• PROBLEM STATEMENT: When the line containing "Insel, liegt vor der Ostseeküste im" appears in the entries below, begin printing there and stop after the line containing "dirilib ki, çox"; print each of those lines exactly and no other line.
GIVEN RECORDS below:
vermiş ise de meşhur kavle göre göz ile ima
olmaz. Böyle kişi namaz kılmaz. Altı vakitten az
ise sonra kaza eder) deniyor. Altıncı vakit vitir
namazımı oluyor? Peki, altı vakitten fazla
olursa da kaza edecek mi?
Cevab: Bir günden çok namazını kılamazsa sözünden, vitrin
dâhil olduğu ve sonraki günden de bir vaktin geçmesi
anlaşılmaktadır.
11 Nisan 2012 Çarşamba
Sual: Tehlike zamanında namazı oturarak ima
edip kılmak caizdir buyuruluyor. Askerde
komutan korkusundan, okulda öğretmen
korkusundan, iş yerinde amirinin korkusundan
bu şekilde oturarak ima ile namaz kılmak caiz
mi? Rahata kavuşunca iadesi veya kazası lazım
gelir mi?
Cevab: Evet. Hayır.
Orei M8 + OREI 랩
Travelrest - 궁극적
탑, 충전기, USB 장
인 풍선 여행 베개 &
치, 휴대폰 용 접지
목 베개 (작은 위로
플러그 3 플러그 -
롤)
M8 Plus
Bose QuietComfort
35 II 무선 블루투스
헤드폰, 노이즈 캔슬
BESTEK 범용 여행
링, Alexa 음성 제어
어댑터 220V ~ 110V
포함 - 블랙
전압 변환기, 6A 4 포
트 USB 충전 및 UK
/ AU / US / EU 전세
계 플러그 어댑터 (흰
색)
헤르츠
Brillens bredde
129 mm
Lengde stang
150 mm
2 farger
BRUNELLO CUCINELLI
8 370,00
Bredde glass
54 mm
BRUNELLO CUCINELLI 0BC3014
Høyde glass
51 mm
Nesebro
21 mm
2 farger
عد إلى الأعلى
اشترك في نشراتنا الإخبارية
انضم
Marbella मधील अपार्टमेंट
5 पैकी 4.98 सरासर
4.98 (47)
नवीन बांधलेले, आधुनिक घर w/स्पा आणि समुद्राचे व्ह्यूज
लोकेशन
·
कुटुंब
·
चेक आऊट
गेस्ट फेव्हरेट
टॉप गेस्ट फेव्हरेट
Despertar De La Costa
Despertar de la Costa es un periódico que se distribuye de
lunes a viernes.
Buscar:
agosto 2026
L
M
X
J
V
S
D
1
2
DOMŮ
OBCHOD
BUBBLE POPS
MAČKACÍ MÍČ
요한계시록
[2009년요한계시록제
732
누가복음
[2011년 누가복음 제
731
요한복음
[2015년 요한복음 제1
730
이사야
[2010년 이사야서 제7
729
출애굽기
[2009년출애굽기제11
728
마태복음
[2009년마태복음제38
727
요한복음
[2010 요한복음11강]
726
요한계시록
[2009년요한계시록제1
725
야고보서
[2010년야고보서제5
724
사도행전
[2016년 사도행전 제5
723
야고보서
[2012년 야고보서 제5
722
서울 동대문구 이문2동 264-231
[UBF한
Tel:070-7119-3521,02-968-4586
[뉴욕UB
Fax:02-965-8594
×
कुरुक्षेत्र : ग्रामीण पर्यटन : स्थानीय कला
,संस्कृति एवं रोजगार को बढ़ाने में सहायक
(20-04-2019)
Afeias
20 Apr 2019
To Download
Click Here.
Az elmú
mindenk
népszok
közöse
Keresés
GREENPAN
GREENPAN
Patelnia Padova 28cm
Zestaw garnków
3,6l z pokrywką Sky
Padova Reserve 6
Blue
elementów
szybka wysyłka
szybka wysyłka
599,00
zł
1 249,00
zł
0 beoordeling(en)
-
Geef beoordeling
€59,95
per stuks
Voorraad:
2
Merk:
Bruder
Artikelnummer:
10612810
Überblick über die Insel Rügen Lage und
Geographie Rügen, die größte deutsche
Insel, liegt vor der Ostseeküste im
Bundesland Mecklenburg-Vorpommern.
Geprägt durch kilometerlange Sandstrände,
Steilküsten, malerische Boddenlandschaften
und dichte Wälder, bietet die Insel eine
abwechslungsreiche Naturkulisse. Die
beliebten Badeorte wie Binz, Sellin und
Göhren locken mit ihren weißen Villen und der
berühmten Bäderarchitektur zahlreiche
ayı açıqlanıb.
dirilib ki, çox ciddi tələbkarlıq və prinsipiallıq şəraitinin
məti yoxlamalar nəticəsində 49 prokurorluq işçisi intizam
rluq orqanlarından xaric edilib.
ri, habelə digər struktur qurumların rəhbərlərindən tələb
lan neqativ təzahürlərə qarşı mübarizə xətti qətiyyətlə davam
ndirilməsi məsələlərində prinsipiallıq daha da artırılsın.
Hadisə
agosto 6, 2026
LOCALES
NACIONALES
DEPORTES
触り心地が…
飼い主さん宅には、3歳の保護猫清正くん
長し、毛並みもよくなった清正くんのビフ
End of GIVEN RECORDS.
• OUTPUT FOR THIS EXERCISE:
Insel, liegt vor der Ostseeküste im
Bundesland Mecklenburg-Vorpommern.
Geprägt durch kilometerlange Sandstrände,
Steilküsten, malerische Boddenlandschaften
und dichte Wälder, bietet die Insel eine
abwechslungsreiche Naturkulisse. Die
beliebten Badeorte wie Binz, Sellin und
Göhren locken mit ihren weißen Villen und der
berühmten Bäderarchitektur zahlreiche
ayı açıqlanıb.
dirilib ki, çox ciddi tələbkarlıq və prinsipiallıq şəraitinin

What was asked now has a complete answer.